* [Text shown]
○ ○ ○
Figure 7 illustrates the sequential phases involved in assessing and managing risks within the SEN.

The process begins with the identification and analysis of systemic elements such as dysfunctions, deficiencies, and non-compliances. These elements lead to the emergence of vulnerabilities, which are then identified and evaluated. Based on these vulnerabilities, specific risks are assessed, followed by the identification and analysis of threats that arise from those risks. The next phase involves assessing the hazards generated by the identified threats, which in turn may lead to aggressions, representing the most severe consequences within the system. Following this progression, the overall security state of the SEN is evaluated. Finally, based on the insights gathered throughout these stages, security strategies are developed to enhance the system’s resilience and ensure its protection against future disruptions.

The diagram in Figure 8 is organized into eight sequential phases, each representing a stage in the process of understanding and managing systemic instability and insecurity. It follows a logical top-down flow—from the root causes (e.g., dysfunctions) to the formulation of security strategies.

Phase 1: Identification and Analysis of Systemic Elements

This phase identifies fundamental issues—dysfunctions, deficiencies, and non-compliances—which are the initial sources of vulnerabilities in the system. These elements interact and propagate, creating instability.

Phase 2: Identification and Assessment of Vulnerabilities

The systemic issues from Phase 1 lead to vulnerabilities, which must be identified and evaluated to understand their impact on the system’s integrity.

Phase 3–6: Risk Propagation Chain. These phases represent a cascade effect:

Phase 3—Risks: Arise from vulnerabilities;

Phase 4—Threats: Emerge from risks;

Phase 5—Hazards: Are the result of threats;

Phase 6—Aggressions: Represent the actual incidents or disruptions caused by hazards.

Each step is associated with identification and assessment, ensuring that the evolution of risk is continuously monitored and understood.

Phase 7: Security Status Assessment

At this point, the accumulated knowledge about vulnerabilities, risks, threats, hazards, and aggressions is used to evaluate the overall security status of the system. This is a critical decision point for determining if the system is secure or requires intervention.

Phase 8: Development of Security Strategies

Based on the assessed security status, security strategies are developed. These aim to mitigate or eliminate the identified vulnerabilities and prevent the future propagation of threats and hazards.

Both Figure 7 and Figure 8 provide valuable visual representations of the full risk management process, containing risk identification, quantification, mitigation, and reassessment.

3.2.1. Parts of the PV Systems

The electrical systems and equipment that are part of a solar PV system (critical energy infrastructure) are listed and described below:

• PV panels
  • Monocrystalline: Mono-Si;
  • Polycrystalline: Poly-Si;
  • Thin-film: Thin-Film;
  • Bifacial: Captures light on both sides;
  • Passivated Emitter Rear Cell (PERC) technology.
○ ○ ○
* [Task statement] Carry on the text about SEN risk phases and PV system parts from its final line.

* [Information shown]
○ ○ ○
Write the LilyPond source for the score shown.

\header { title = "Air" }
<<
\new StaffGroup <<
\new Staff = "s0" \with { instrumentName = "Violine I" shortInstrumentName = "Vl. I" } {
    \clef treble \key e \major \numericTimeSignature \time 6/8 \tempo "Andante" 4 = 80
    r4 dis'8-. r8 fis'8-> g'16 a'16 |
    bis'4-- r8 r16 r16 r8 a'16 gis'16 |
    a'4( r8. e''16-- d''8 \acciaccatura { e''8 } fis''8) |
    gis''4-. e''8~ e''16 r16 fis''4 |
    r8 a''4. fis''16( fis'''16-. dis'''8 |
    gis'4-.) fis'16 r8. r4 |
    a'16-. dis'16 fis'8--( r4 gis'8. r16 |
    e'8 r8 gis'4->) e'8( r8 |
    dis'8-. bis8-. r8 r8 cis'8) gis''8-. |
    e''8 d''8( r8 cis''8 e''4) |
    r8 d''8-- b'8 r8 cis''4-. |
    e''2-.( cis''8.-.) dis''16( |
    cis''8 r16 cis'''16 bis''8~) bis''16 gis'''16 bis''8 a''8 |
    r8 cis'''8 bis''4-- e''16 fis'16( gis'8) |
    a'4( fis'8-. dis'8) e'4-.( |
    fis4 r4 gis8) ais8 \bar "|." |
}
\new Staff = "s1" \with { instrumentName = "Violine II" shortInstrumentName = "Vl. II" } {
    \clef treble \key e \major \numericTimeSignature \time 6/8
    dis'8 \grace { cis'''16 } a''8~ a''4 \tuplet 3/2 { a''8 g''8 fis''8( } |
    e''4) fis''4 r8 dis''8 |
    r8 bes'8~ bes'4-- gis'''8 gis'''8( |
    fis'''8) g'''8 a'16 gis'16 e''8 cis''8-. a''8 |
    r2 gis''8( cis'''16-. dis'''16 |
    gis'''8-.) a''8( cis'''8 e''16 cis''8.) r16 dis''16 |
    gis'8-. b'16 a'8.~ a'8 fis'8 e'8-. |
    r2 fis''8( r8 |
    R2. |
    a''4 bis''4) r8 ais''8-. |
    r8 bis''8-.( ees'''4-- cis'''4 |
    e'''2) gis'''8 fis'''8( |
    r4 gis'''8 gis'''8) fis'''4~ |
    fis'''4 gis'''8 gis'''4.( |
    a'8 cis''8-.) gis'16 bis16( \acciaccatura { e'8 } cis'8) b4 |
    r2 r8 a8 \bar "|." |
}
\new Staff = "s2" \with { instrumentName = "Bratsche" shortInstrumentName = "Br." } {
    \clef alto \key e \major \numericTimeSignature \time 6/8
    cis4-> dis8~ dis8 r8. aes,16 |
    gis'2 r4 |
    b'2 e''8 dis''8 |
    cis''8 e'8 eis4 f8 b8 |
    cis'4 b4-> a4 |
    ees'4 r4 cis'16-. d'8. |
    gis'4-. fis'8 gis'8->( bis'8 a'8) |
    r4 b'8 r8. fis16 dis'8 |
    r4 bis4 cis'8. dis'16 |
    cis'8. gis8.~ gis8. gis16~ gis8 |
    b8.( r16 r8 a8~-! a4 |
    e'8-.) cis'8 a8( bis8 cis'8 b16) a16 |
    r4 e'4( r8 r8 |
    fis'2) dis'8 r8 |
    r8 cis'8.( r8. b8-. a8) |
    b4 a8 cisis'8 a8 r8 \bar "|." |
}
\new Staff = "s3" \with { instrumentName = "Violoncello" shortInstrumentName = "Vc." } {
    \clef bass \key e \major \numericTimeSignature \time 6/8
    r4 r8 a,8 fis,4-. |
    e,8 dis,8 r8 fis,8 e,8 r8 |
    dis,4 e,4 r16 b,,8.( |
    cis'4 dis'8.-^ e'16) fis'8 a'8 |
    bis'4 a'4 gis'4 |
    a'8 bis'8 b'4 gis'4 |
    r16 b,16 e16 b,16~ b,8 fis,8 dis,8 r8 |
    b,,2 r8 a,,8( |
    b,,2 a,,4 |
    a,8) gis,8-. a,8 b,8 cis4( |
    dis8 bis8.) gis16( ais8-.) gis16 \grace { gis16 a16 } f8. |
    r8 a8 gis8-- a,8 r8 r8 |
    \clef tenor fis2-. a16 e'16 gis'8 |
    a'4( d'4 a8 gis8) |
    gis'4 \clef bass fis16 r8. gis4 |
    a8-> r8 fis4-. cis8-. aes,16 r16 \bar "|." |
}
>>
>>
○ ○ ○
* [Reply to the task]
• Inverters
  • Centralized: Used in large PV systems and connect several strings of solar panels to a single large inverter;
  • String: Each string of panels has its own inverter and is used in large commercial and residential installations;
  • Microinverters: Each panel has its own inverter and is used in residential systems and small PV systems;
  • Hybrid: Can operate both with the electrical grid and with energy storage batteries and is used in solar PV systems that include energy storage solutions.
• Electricity meters
  • Production measurement: Measures the electrical energy generated by PV panels;
  • Auxiliary consumption measurement: Records the consumption of auxiliary equipment in the park (inverters, cooling systems, lighting, surveillance, etc.);
  • Bidirectional: Monitors both the energy delivered to the grid and the energy consumed from the grid, being essential for self-consumption and grid injection systems;
  • Smart meters: Allows real-time monitoring in integration with SCADA systems to optimize energy management.
• Electrical transformers
  • Role:
    • Voltage boosting: PV panels generate direct current (DC), converted into alternating current (AC) by inverters; this current usually has a voltage of 400 V ÷ 690 V, which must be raised to an appropriate level for efficient transport through the grid (e.g., 20 kV or 110 kV);
    • Loss reduction: Increasing the voltage reduces losses on the power line and allows the efficient transport of electricity over long distances;
    • Grid connection: Ensures compatibility between the PV park and the electricity distribution or transport network.
  • Types:
    • Boosters: Raise the voltage from the level generated by the inverters (400 V–690 V) to 20 kV or 110 kV, to allow injection into the grid.
    • Distribution: Used to power auxiliary equipment in the park (monitoring systems, lighting, air conditioning, etc.).
    • Isolation: Protects the system against faults and avoids the occurrence of ground fault currents.
• Power substations:
  • Medium voltage: 20 kV;
  • High voltage: 110 kV or 220 kV/400 kV.
• Electrical energy storage systems:
  • Types:
    • Electrochemical batteries: Li-ion, lithium–iron–phosphate, lead–acid, redox flow, etc.;
    • Supercapacitors;
    • Hydrogen;
    • Pumped storage;
    • Compressed air, etc.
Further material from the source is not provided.